Posted: Thu Feb 09, 2017 8:20 pm
by [cub]
Some people just do it by eye, but I'm significantly less experienced than them so I weigh everything and have spreadsheets. :lol: Your mix looks balanced to me overall, but now that you've got some adults in the group, I would recommend reducing the amount of oats, wheat, and rye in it, increasing the amount of rice and barley, and adding maize (e.g. plain unpopped popcorn kernels) if you can. Oats and some varieties of wheat are relatively high in phosphorus, and rye is mid-high, which is fine for most people but taxing on those with kidney damage.

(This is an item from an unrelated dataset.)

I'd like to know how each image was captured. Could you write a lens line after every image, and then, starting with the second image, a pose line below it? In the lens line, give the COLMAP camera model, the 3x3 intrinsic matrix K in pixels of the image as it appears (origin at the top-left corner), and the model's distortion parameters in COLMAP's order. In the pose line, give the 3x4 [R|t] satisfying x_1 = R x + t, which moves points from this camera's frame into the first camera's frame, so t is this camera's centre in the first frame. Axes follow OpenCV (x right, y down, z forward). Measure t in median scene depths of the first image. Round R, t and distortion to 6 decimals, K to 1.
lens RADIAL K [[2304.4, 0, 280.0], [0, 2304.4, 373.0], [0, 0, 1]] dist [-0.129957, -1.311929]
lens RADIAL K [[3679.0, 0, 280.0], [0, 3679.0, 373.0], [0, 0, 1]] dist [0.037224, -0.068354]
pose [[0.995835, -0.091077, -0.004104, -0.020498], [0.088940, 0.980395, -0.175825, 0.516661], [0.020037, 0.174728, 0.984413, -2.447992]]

So if your group includes older rats, it's sensible to move to a lower-phosphorus mix if possible. Rice, barley, and maize are all lower-phosphorus grains – as are some varieties/preparations of wheat, in particular more processed things like couscous, bulgur wheat, and Shreddies, so I suspect the wheat-based cereals you have can stay unaltered.

If you don't have it already, I highly recommend getting a copy of The Scuttling Gourmet, which has lots of information on rat nutrition, and a guide to making homemade mixes. Also, if you're not doing this already, you'll likely need to supplement the rats' diet with some vitamins and minerals, most notably copper, calcium, and vitamin D, all of which are exceptionally difficult to get enough of in a homemade dry mix. You can do this either with a commercial vitamin/mineral supplement (I personally recommend DailyRat3 from Rat Rations, but they're UK based so the shipping may or may not make this feasible for you), or by a careful choice of fresh foods. For calcium that would mean feeding them bones, for vitamin D tinned red salmon is quite efficient, for copper I think it's liver that's most efficient.